Tribe, facing uncertain future, awaits news of lawsuit
Mixed-blood Uintas seek Native American status
Actually, the mixed-blood Uintas or "terminated Utes," as they are also called have been wondering about their future for more than 50 years now. They want the judge to answer if a law passed by Congress 51 years ago, which stripped 27 percent of Ute Tribe members of their status as Native Americans based on their blood quantum, is legal.
The judge's ruling could determine if they will be reinstated as members of the Northern Ute Indian Tribe.
In 1954, the Ute Partition Act severed the membership in the Ute Indian Tribe for 490 mixed-blood Uinta Utes. More than half of them were children. A case filed in federal court in November 2002 seeks to cancel that termination. The U.S. government filed in 2003 to dismiss the claims of the terminated Utes.

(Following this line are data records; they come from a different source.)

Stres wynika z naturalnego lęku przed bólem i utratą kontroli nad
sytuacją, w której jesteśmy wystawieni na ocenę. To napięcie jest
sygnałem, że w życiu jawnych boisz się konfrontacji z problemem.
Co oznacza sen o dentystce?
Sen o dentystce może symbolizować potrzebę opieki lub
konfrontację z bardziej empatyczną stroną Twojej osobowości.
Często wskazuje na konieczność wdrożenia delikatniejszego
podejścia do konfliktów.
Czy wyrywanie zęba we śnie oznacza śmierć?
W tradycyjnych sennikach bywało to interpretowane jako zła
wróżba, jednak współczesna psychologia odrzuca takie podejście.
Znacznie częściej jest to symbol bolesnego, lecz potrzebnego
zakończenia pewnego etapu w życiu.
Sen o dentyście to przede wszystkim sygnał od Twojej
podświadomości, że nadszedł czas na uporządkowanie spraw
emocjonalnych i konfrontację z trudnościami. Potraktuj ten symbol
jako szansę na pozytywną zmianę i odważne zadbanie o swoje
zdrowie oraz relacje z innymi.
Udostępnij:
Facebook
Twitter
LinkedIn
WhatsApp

"We have heard absolutely nothing. Our people are dying off. We were terminated in 1954; the babies in our case are in their early 50s now," said Roosevelt resident Oranna Felter, the lead plaintiff in Felter, et al. vs. Norton, et al. "We are all old. We want to get something done."
The mixed-blood Uintas were holding a meeting Saturday at the Utah State University Uintah Basin campus in Roosevelt to be updated on the latest details in their case by their California attorney, Dennis G. Chappabitty.
"There's been activity in our case and he wants to let the people know what's going on," said Felter.
The latest development was notifying the federal judge over the case that the 90-day period to rule on the government's motion to dismiss the Uinta band's case has long passed. The government's motion to dismiss was filed in November 2003.
"No one can go down into the judge's chambers and pound on his desk and demand that he render his decision right now, that's just not the way it works," Chappabitty said. "The notice that has been filed is proof that we are doing our best to remind Judge (Richard W.) Roberts that we believe his decision is long overdue."
According to Chappabitty, there is no proof in the historical record that the mixed-blood Uintas ever voluntarily agreed to their termination at a legally conducted meeting held under the Ute Tribe's Constitution.
"Officials of the Bureau of Indian Affairs told Congress that the mixed-blood has knowing and voluntarily voted to end their status as federally recognized Indians," he said.
In the process of termination, the government gave each of the mixed-blood Uintas money, property and 10 shares of stock in Ute Distribution Corporation, which was formed to manage indivisible assets such as oil, gas and mineral rights. At the same time they lost much more than they gained: their identity as members of the Ute Tribe, medical benefits they had come to depend on, and friends.